RAREMETALWORKER also stores the covariance matrices (${\displaystyle \mathbf {V} }$) of the score statistics of markers within a window, size of which can be specified through command line.

MODELING RELATEDNESS

We use a variance component model to handle familial relationships. We estimate the variance components under the null model:

${\displaystyle \mathbf {y} =\mathbf {X} {\boldsymbol {\beta }}+\mathbf {g} +{\boldsymbol {\varepsilon }}}$

We assume that genetic effects are normally distributed, with mean ${\displaystyle \mathbf {0} }$ and covariance ${\displaystyle \mathbf {K} \sigma _{g}^{2}}$ where the matrix ${\displaystyle \mathbf {K} }$ summarizes kinship coefficients between sampled individuals and ${\displaystyle \sigma _{g}^{2}}$ is a positive scalar describing the genetic contribution to the overall variance. We assume that non-shared environmental effects are normally distributed with mean ${\displaystyle \mathbf {0} }$ and covariance ${\displaystyle \mathbf {I} \sigma _{e}^{2}}$, where ${\displaystyle \mathbf {I} }$ is the identity matrix.

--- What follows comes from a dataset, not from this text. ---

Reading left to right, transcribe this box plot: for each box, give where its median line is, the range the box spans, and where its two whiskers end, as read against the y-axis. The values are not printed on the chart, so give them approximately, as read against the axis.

To estimate ${\displaystyle \mathbf {K} }$, we either use known pedigree structure to define ${\displaystyle \mathbf {K} }$ or else use the empirical estimator

${\displaystyle \mathbf {K} ={\frac {1}{l}}\sum _{i=1}^{l}{(G_{i}-2f_{i}\mathbf {1} )(G_{i}-2f_{i}\mathbf {1} ) \over 4f_{i}(1-f_{i})}}$,

where ${\displaystyle l}$ is the count of variants, ${\displaystyle G_{i}}$ and ${\displaystyle f_{i}}$ are the genotype vector and estimated allele frequency for the ${\displaystyle i^{th}}$ variant, respectively. Each element in ${\displaystyle G_{i}}$ encodes the minor allele count for one individual. Model parameters ${\displaystyle {\hat {\boldsymbol {\beta }}}}$, ${\displaystyle {\hat {\sigma _{g}^{2}}}}$ and ${\displaystyle {\hat {\sigma _{e}^{2}}}}$, are estimated using maximum likelihood and the efficient algorithm described in Lippert et. al. For convenience, let the estimated covariance matrix of ${\displaystyle \mathbf {y} }$ be ${\displaystyle {\hat {\boldsymbol {\Omega }}}={\hat {\sigma _{g}^{2}}}\mathbf {K} +{\hat {\sigma _{e}^{2}}}\mathbf {I} }$.

Chromosome X

To analyze markers on chromosome X, we fit an extra variance components ${\displaystyle {{\sigma _{g}}_{X}}^{2}}$, to model the variance explained by chromosome X. A kinship for chromosome X, ${\displaystyle {\boldsymbol {K_{X}}}}$, can be estimated either from a pedigree, or from genotypes of marker from chromosome X. Then the estimated covariance matrix can be written as ${\displaystyle {\hat {\boldsymbol {\Omega }}}={\hat {\sigma _{g}^{2}}}\mathbf {K} +{\hat {{\sigma _{g}}_{X}^{2}}}\mathbf {K_{X}} +{\hat {\sigma _{e}^{2}}}\mathbf {I} }$.